Uma jarra que foi perfurada, seja em sua boca, seja em seu fundo, seja em suas laterais, e o tevul yom tocou nela — ela é impura. Rabi Yehudá diz: pela boca e pelo fundo, é impura; pelas laterais, de um lado e de outro, é pura. Aquele que despeja de um vaso para outro, e o tevul yom tocou no jato — se há nele (o suficiente para anular), sobe em uma parte para cem.
A mishná trata de uma jarra de terumá perfurada, cujo líquido escorre para fora através do furo. Segundo o primeiro mestre, não importa em que ponto da jarra está o furo — na boca, no fundo, ou nas laterais —: se o tevul yom tocou no líquido que escorre por ali, todo o conteúdo da jarra é considerado impuro (isto é, desqualificado), pois o líquido que sai pelo furo é sempre visto como conectado ao restante do líquido dentro da jarra.
Rabi Yehudá distingue: um furo na boca ou no fundo da jarra realmente conecta o líquido que escorre a todo o conteúdo — pois, no caso da boca, todo o líquido de baixo serve de base ao que está em cima; e, no caso do fundo, todo o líquido é puxado em direção ao furo —, mas um furo nas laterais da jarra, de um lado ou de outro, não estabelece essa conexão com o restante do líquido: apenas o que efetivamente tocou fica desqualificado, e o resto permanece puro.
A mishná acrescenta um segundo caso: quando alguém despeja líquido de um vaso para outro, formando um jato (kilu´ach) contínuo no ar entre os dois vasos, e o tevul yom toca nesse jato — segundo a regra geral, um jato despejado não é considerado conexão (nitzok eino chibur), de modo que apenas o próprio jato fica desqualificado, sem afetar nem o líquido que ainda está no vaso de origem nem o que já caiu no vaso de destino. Como a porção desqualificada é pequena, ela se anula: se há no vaso de destino cem vezes a quantidade do líquido do jato desqualificado, este se anula na proporção de um para cem, e o restante permanece puro.
Quando essa jarra estava cheia de líquidos de terumá, e foi perfurada em qualquer lugar que seja o furo, e o tevul yom tocou no líquido naquele furo para tapá-lo com a mão, eis que desqualificou toda a jarra. E Rabi Yehudá diz que, se o furo estava na lateral da jarra, e ele tocou apenas naquela parte, somente ela fica desqualificada, e sobe em um para cem — e assim se explica na Tosefta.

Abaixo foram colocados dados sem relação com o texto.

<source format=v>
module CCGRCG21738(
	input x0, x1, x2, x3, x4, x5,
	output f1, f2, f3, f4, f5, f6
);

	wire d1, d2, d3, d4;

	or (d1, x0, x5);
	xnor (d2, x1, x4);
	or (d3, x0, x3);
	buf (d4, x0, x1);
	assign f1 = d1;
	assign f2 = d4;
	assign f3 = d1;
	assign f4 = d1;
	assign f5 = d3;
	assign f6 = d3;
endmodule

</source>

E “kilu´ach” (jato) é a coisa que escorre no momento do derramamento. E disse o primeiro mestre que, quando a parte em que o tevul yom tocou e desqualificou, no momento do derramamento, era uma parte em cem e uma de todo o líquido, o líquido puro que se misturou permanece puro, pois tudo é permitido, como se explica no (tratado) Há de Terumot, ao dizerem: “uma seá de terumá impura que caiu em cem seá de terumá pura”, onde se diz que os sábios dizem que se perde em sua minoria. E não é lei como Rabi Yehudá.
“Pela boca e pelo fundo, é impura”: pela boca é impura, já que todo o vinho de baixo serve de base para o de cima, sendo conexão. E também pelo fundo, já que todo o vinho é puxado em direção ao furo, sendo conexão.

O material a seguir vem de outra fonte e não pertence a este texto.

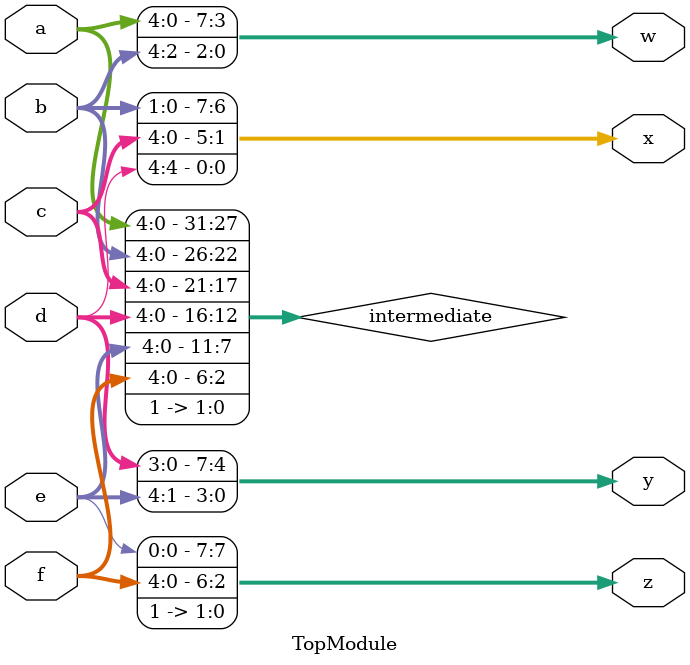
<source format=sv>
module TopModule (
    input logic [4:0] a,
    input logic [4:0] b,
    input logic [4:0] c,
    input logic [4:0] d,
    input logic [4:0] e,
    input logic [4:0] f,
    output logic [7:0] w,
    output logic [7:0] x,
    output logic [7:0] y,
    output logic [7:0] z
);

    logic [31:0] intermediate;

    assign intermediate = {a, b, c, d, e, f, 2'b11};

    assign w = intermediate[31:24];
    assign x = intermediate[23:16];
    assign y = intermediate[15:8];
    assign z = intermediate[7:0];

endmodule
</source>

“Mas perfurada pela lateral, de um lado e de outro, é pura”: e não há desqualificação senão no que tocou, e sobe em um e cem. E não é lei como Rabi Yehudá.
“E o tevul yom tocou no jato”: apenas o jato fica desqualificado, pois o derramamento em jato não é conexão, e passa a ser terumá impura que se misturou à pura, e sobe em um e cem, como terumá em chulin. E nisto até os sábios concordam, que o jato não se considera conexão para os vasos, como o furo na lateral da jarra. E ainda que os líquidos não tenham purificação de sua impureza — isto é, que a imersão em mikvé não os purifica como às águas —, mesmo assim, por razão de anulação, anulam-se em um e cem. E isso é especificamente no toque do tevul yom, pois os líquidos se anulam, já que o tevul yom desqualifica e não contamina; mas nas demais impurezas, volta o que está no jato e contamina tudo o que está no vaso pelo toque.